Exercise brief:
Exactly the lines from the one with "educational institutions, public; admissions" through the final line of the listing below should appear in the answer, and no others.

══ Record extracts

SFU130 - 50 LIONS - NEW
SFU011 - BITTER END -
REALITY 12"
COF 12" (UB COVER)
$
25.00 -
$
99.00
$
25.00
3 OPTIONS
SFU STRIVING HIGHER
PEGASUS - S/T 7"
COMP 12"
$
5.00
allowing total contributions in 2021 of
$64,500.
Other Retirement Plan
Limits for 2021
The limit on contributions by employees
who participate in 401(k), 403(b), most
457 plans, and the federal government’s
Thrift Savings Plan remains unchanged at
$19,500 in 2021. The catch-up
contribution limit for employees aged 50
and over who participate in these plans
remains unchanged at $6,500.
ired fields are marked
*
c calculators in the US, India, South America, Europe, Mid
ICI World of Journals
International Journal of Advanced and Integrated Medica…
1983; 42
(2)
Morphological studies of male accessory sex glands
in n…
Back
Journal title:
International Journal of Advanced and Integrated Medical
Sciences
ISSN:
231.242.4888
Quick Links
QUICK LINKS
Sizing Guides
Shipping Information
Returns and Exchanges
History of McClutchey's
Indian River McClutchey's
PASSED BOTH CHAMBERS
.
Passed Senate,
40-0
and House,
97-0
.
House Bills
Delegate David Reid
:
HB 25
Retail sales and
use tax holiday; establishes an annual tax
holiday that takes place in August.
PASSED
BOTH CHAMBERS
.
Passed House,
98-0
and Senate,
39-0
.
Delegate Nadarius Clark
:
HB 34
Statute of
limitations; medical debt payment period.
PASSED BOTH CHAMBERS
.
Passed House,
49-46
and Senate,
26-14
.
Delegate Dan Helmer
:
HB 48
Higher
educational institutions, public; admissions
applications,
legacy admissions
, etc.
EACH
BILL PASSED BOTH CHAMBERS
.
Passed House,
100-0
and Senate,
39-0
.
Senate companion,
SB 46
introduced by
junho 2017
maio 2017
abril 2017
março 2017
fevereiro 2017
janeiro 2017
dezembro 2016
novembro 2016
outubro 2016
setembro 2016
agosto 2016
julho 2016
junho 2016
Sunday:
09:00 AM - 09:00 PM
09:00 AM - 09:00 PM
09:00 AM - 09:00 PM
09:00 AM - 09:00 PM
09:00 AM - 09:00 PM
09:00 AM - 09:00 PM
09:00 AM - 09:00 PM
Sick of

════

Answer for the task:
educational institutions, public; admissions
applications,
legacy admissions
, etc.
EACH
BILL PASSED BOTH CHAMBERS
.
Passed House,
100-0
and Senate,
39-0
.
Senate companion,
SB 46
introduced by
junho 2017
maio 2017
abril 2017
março 2017
fevereiro 2017
janeiro 2017
dezembro 2016
novembro 2016
outubro 2016
setembro 2016
agosto 2016
julho 2016
junho 2016
Sunday:
09:00 AM - 09:00 PM
09:00 AM - 09:00 PM
09:00 AM - 09:00 PM
09:00 AM - 09:00 PM
09:00 AM - 09:00 PM
09:00 AM - 09:00 PM
09:00 AM - 09:00 PM
Sick of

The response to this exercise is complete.